• **Work to complete**: Set down, word for word, the portion of the explanation of shuffling tuples below that runs from "Then the whole" to "order is ignored.".
------ Selected extract
If the order of the 2nd elements is arbitrary (i.e. not always increasing) a sort will not be sufficient. One way to do it would be to keep track of the 2nd element order in a dictionary and shuffle the (repeating) 1st elements, then sequentially map the second element to the result using the dictionary. An iterator can be stored in the dictionary to allow using the next() function for the 2nd part of the tuples.

T = [(1,1), (1,2), (1,3), (2,2), (2,3), (3,1), (3,2), (3,3)]

from random import sample

groups = {g:iter([t for t in T if t[0]==g]) for g in dict(T)}
result = [next(groups[v0]) for v0,_ in sample(T,len(T))]

print(result)

[(3, 1), (3, 2), (1, 1), (3, 3), (2, 2), (1, 2), (1, 3), (2, 3)]

How it works is by first building a dictionary of the tuples grouped by their fist element and preserving the original order in the associated list.

{ 
  1: [(1,1), (1,2), (1,3)],
  2: [(2,2), (2,3)],
  3: [(3,1), (3,2), (3,3)]
}

Then the whole list of tuples is shuffled (using the sample() function).

[(3, 3), (3, 2), (1, 2), (3, 1), (2, 2), (1, 3), (1, 2), (2, 3)]

This does not preserve the order of the second element so we replace each tuple in the shuffled list with the one corresponding to its 1st element in the dictionary, matching the original order. In the end, shuffling the tuples only aims to shuffle their 1st element given that the 2nd element in the shuffled order is ignored.

   [(3, 3), (3, 2), (1, 2), (3, 1), (2, 2), (1, 3), (1, 2), (2, 3)] # shuffled
     :  –    :  –    :  –    :  –    :  –    :  –    :  –    :  –
     :       :       :       :       :       :       :       :  
1: [ :       :      (1, 1),  :       :      (1, 2), (1, 3)]  :      # 
2: [ :       :          |    :      (2, 2),     |       |   (2, 3)] # groups
3: [(3, 1), (3, 2),     |   (3, 3)]     |       |       |       |   #
        |       |       |       |       |       |       |       |
        v       v       v       v       v       v       v       v
   [(3, 1), (3, 2), (1, 1), (3, 3), (2, 2), (1, 2), (1, 3), (2, 3)] # result

The iter() function is merely a trick to process the mapping inside a list comprehension. You could do the same thing using groups[v0].pop(0) to consume the grouped lists in the original order (although that would likely be less efficient)
------------
------ The data
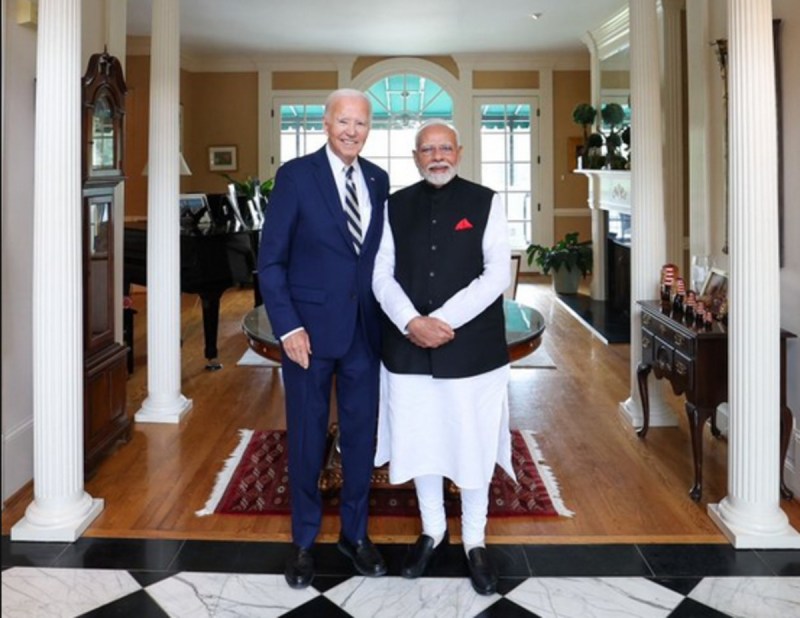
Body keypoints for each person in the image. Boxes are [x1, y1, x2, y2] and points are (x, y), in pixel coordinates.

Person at [372, 119, 514, 595]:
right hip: (406, 345)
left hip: (472, 349)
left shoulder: (486, 201)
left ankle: (475, 539)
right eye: (428, 149)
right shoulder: (394, 206)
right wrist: (411, 322)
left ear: (459, 152)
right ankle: (432, 530)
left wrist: (441, 321)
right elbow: (380, 274)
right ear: (415, 157)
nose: (437, 157)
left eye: (445, 148)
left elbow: (497, 274)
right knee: (421, 440)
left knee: (471, 441)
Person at [258, 88, 390, 589]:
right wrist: (288, 327)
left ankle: (355, 535)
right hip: (307, 337)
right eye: (344, 121)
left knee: (361, 438)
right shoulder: (296, 177)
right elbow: (271, 262)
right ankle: (304, 541)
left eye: (361, 123)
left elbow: (378, 258)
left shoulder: (377, 179)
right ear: (326, 123)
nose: (352, 131)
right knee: (307, 438)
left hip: (365, 333)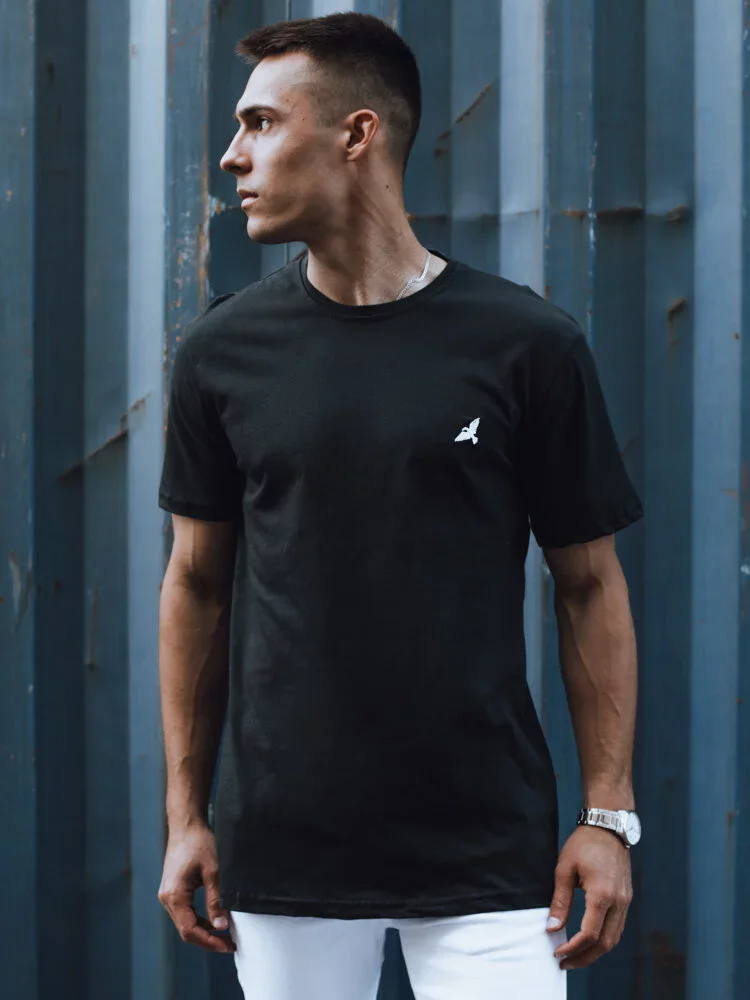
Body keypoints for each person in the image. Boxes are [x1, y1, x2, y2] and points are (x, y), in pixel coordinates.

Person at [156, 12, 643, 1000]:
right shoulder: (223, 351)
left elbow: (589, 584)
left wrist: (607, 815)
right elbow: (197, 585)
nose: (232, 155)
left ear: (358, 133)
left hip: (487, 851)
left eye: (260, 123)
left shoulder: (525, 344)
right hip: (284, 851)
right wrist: (185, 816)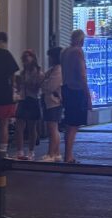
------------
• **Exercise output**:
Then the whole list of tuples is shuffled (using the sample() function).

[(3, 3), (3, 2), (1, 2), (3, 1), (2, 2), (1, 3), (1, 2), (2, 3)]

This does not preserve the order of the second element so we replace each tuple in the shuffled list with the one corresponding to its 1st element in the dictionary, matching the original order. In the end, shuffling the tuples only aims to shuffle their 1st element given that the 2nd element in the shuffled order is ignored.